16 de agosto de 2013

ACADÉMICA: Os estudantes ainda fazem da tradição a sua realidade?

Na Académica de Coimbra já não há só universitários na equipa e capas negras nas bancadas. Mas ainda há estudantes no plantel - João Dias, Fábio Santos e Aníbal Capela - e uma "alma diferente dos outros clubes".

Não há caso igual no futebol português, de um clube em que o "cognome" se ligue tanto à identidade do próprio emblema. Há os "dragões" e "águias", "leões" ou "castores". E, depois, há os "estudantes" e a Académica - duas partes indissociáveis da mesma história. 125 anos depois da fundação, a ligação da Briosa à academia já é mais tradição do que realidade. Mas alguns universitários ainda continuam por lá, nas bancadas e até no relvado. "Os tempos são outros", mas o losango preto e branco continua a ser o emblema do coração "dos estudantes e da cidade de Coimbra", diz Ricardo Morgado, líder da associação estudantil. E "a alma diferente da dos outros clubes" ainda move e faz mover todos os que vestem a camisola preta, assegura o histórico ex-jogador Mário Campos.

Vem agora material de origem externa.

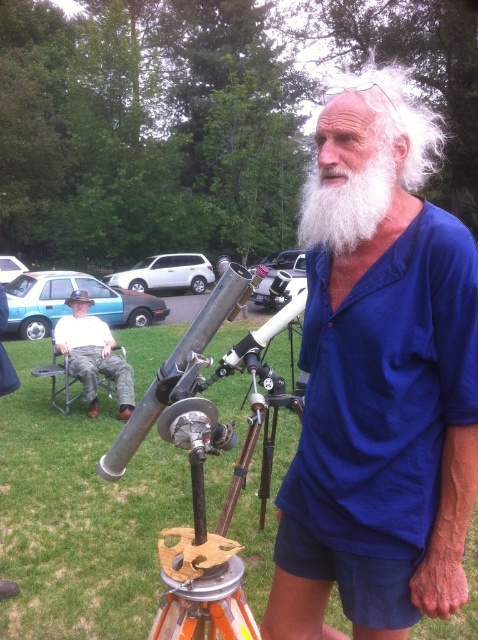
Question: Does white curly hair at upper center have a greater width compared to white cotton shirt at lower left?

Choices:
 (A) no
 (B) yes

Answer: (B)

Question: Does white curly hair at upper center appear over white cotton shirt at lower left?

Choices:
 (A) no
 (B) yes

Answer: (B)

Question: From the image, what is the correct spatial relationship of polished silver telescope at center in relation to white cotton shirt at lower left?

Choices:
 (A) left
 (B) right

Answer: (B)

Question: Which object is positioned farthest from the white curly hair at upper center?

Choices:
 (A) whitewoollybeard at right
 (B) polished silver telescope at center
 (C) white cotton shirt at lower left
 (D) white fluffy beard at center

Answer: (A)

Question: Which point appears farthest from the camera in this image?

Choices:
 (A) (228, 561)
 (B) (133, 394)
 (C) (456, 256)
 (D) (368, 189)

Answer: (B)

Question: Which object is positioned closest to the white fluffy beard at center?

Choices:
 (A) polished silver telescope at center
 (B) white cotton shirt at lower left
 (C) whitewoollybeard at right

Answer: (A)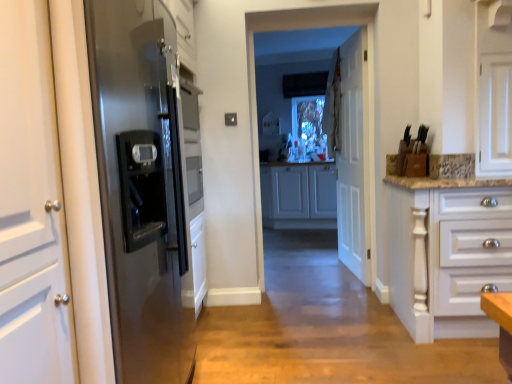
Image resolution: width=512 pixels, height=384 pixels. Identify the location of vacant space that is to the left of white wooden door at center. (302, 272).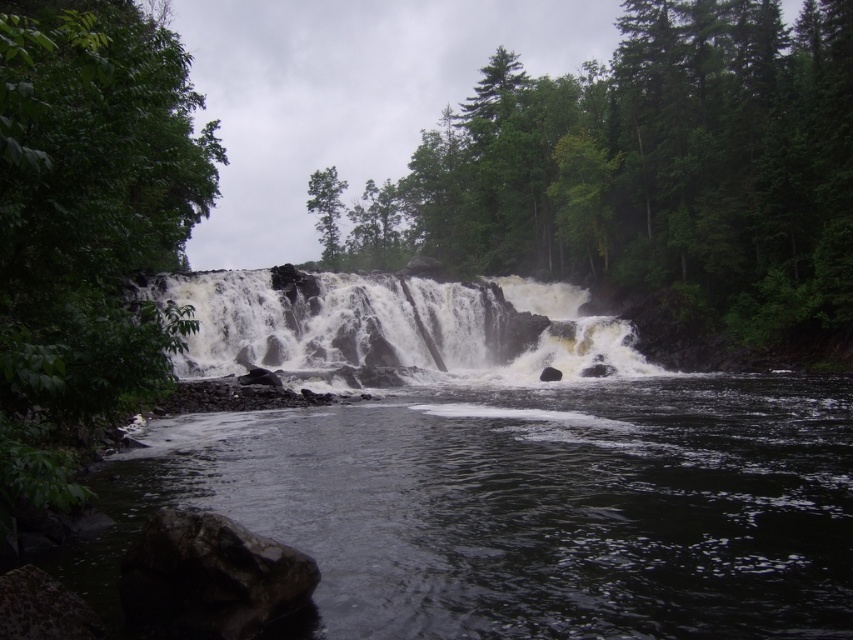
You are standing at the origin point in the waterfall scene. The dark gray rock at lower left is marked at coordinates. Can you determine its exact location using the coordinate system provided?

The dark gray rock at lower left is exactly at point (x=207, y=579) in the coordinate system.

You are a hiker trying to navigate through the forest. You see a green leafy tree at left and a green leafy tree at upper center. Which tree is positioned more to the right side of the scene?

The green leafy tree at left is positioned more to the right compared to the green leafy tree at upper center, as it is located to the right of the latter.

You are a hiker trying to cross the river near the waterfall. You see the dark gray rock at lower left and the green leafy tree at upper center in your path. Which object is narrower, and can you use the narrower one to step on safely?

The dark gray rock at lower left has a lesser width compared to the green leafy tree at upper center, so it is narrower. However, stepping on the narrow dark gray rock at lower left may be risky due to its small size and the turbulent water around it. It is safer to avoid stepping on it and find a wider, more stable surface.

"De Coimbra, fica um tempo que não passa / Neste passar de um tempo que não volta", diz um poema de Manuel Alegre. A Académica vive nesse limbo temporal. O futebol e o mundo mudaram: já não é possível ter uma equipa semiprofissional na 1.ª divisão do futebol nacional, composta quase exclusivamente por estudantes universitários. Mas também não é possível abandonar a tradição e identidade da Briosa, fundada no seio da associação de estudantes (só autonomizada a partir de 1974) e sempre defensora das causas da academia - para a história ficou o apoio à luta estudantil (pela liberdade das universidades e do país) na crise académica de 1969, levada até à final da Taça de Portugal.

Antes, os estudantes enchiam o plantel (129 formaram-se enquanto jogavam pela Briosa; o último foi Nuno Piloto, mestre em bioquímica desde 2009). "Atletas, dirigentes e adeptos, todos universitários, eram amigos, saíam uns com os outros, havia uma comunhão muitíssimo grande", descreve João Santana, coautor do livro Académica - História do Futebol. "Morávamos com estudantes mais velhos, que nos ajudavam e ensinavam", recorda Mário Campos, que tirou Medicina enquanto jogava na Briosa (por lá ficou entre 1965 e 1975). E o curso estava sempre primeiro. Para a lenda, ficou a resposta de Artur Jorge a um jornalista, quando a Briosa lutava taco a taco com o Benfica pelo título nacional de 1966/67: "Qual título? Eu tenho um exame de alemão amanhã...".

Agora restam três estudantes no plantel: Fábio Santos (engenharia civil), João Dias (desporto) e Aníbal Capela (engenharia eletrotécnica). Isso não deixa de magoar os puristas. "Nos anos 60 e 70, os jogadores eram pagos, mas jogavam por amor à causa. Muitos não se transferiam porque queriam acabar o curso, Agora, da tradição, resta pouco", lamenta João Santana. Ainda assim, a Briosa esforça-se por reabilitar a ligação. A pensar no futuro, esta época, vai inscrever nos distritais uma segunda equipa, de sub-23, composta maioritariamente por estudantes. Ricardo Morgado diz que esse pode ser um "passo de aproximação"... mesmo que isso implique um eventual duelo entre a Académica sub-23 e a equipa de futebol da associação estudantil, também inscrita no distrital. "Há que fazer muito mais para reforçar a aproximação entre duas instituições que têm os mesmos valores, a mesma história e o mesmo símbolo", afirma.

O exemplo é a campanha "Jamor 2012", momento "mais bonito e marcante dos últimos anos", diz Morgado. Na final da taça, os estudantes uniram-se no apoio à Académica e um jogo de futebol voltou a ser palco de manifestações cívicas e políticas (contra o estado do ensino superior em Portugal). Essa "alma diferente, que conquistou adeptos por todo o País", como lembra Mário Campos, nunca se perdeu. Viu-se quando os jogadores da Briosa entraram em campo, nos anos 90, com faixas e t-shirts em defesa das causas da cidade (contra a coincineração) ou do país (pela independência de Timor). E vê-se nas coisas pequenas do dia a dia, como o "canelão" (a praxe, algo desvirtuada, de dar pontapés ou "calduços" à entrada em campo de um jogador que se estreie no 11). Afinal, no passar do tempo que não volta, há coisas que ficam para sempre.